Seeking What Does Not Exist

I am just about to finish Ziauddin Sardar's wonderful book "Desperately Seeking Paradise". It speaks to me more than it would to non-ME readers, simply because I have been through one of his rejected "paradises" and managed to get out of it alive with only the shirt on my back.

There are passages in his book which had me in stitches: his description of Sister Sophie as a "bundle of clothes", his wistful remark about Merryl Davies when he met her for the first time after her conversion, saying that "the brain was still intact", his conversation with the Taliban student in Peshwar about camels and shaving, and his description of obtaining an exit visa from Saudi Arabia. Each of these were so apt - and if they weren't depicting reality, they may have been funny.

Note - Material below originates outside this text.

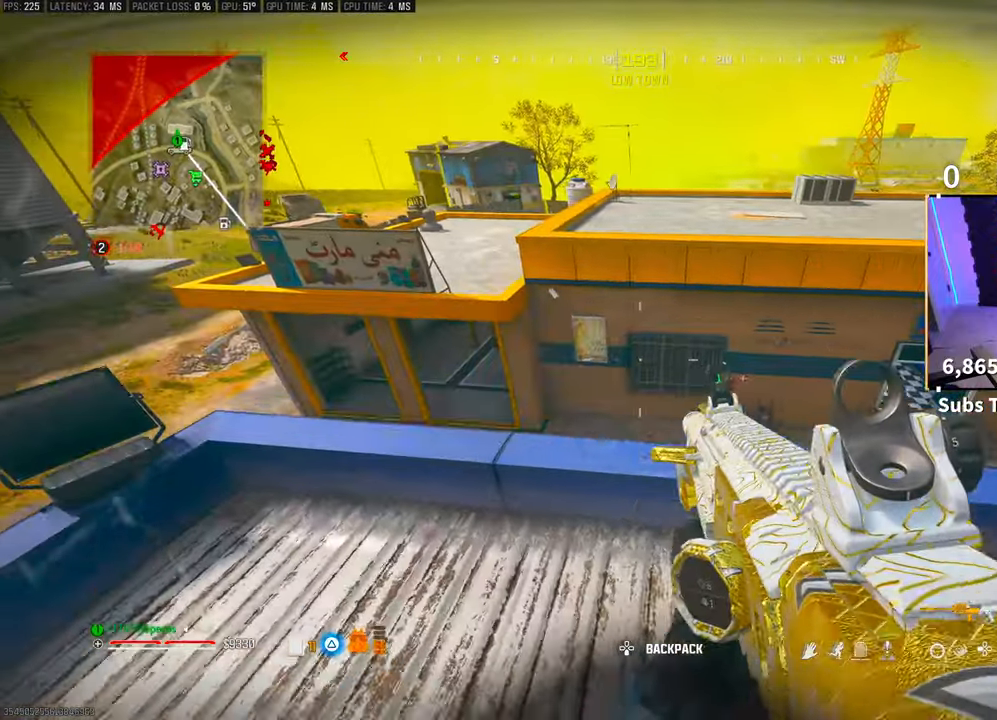
{"buttons": [], "left_stick": "center", "right_stick": "center", "events": [[33, "left_stick", "center"]]}
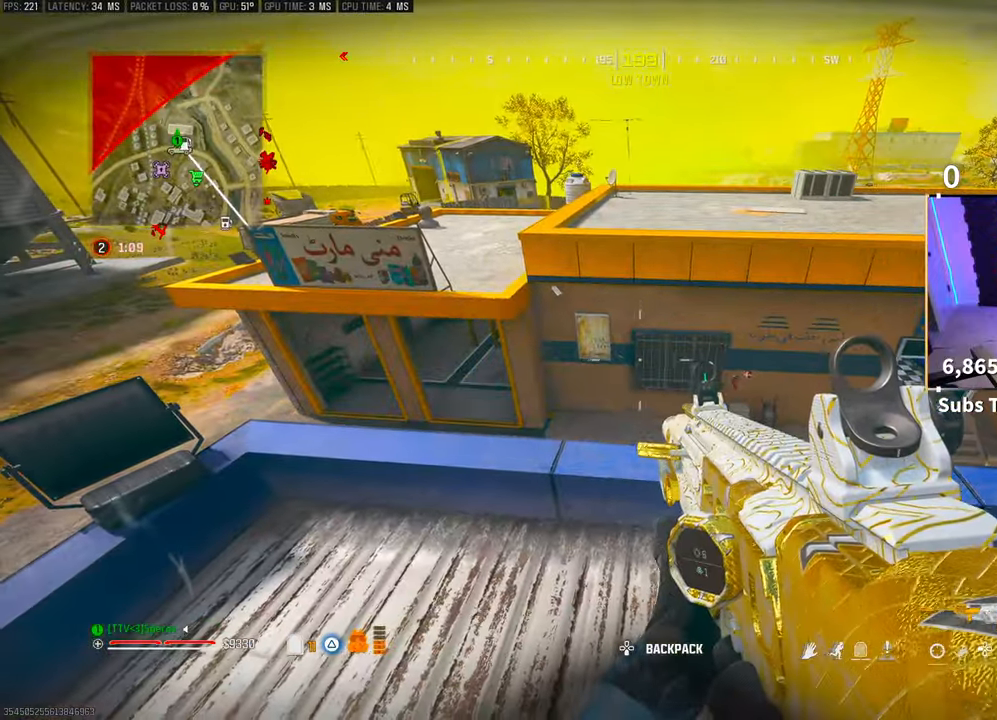
{"buttons": [], "left_stick": "center", "right_stick": "center", "events": []}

I had borrowed the book from my local library (my personal gain from 9/11 is the sudden raised awareness and interest about Islam, which means I finally get to read what I need). But today, after reading the chapter on Satanic Verses (which incidentally I found lying around at a bookfest yesterday, spine to spine with the Protocols), I decided to purchase my own copy. It is well worth adorning my shelf, being read and re-read.

I wonder if Maulvi is still looking for paradise for the Ummah. As far as I can see, and I may be short-sighted, the Ummah is in Gehenna. Is there an achievable paradise in Islam, really, or has the religion gone too far in its ossification process as to have achieved a rigor mortis? That is has millions of believers is not an indication of its health - 99% of these believers are clinically brain-dead. I used to say that hope lay in people like Sardar, Ashmawi, Jabri, Shahrour and Abu Zeid. But can 1% achieve a paradise among the current brainless gore that Islam has descended to? I am not optimistic. But keep writing, Zia.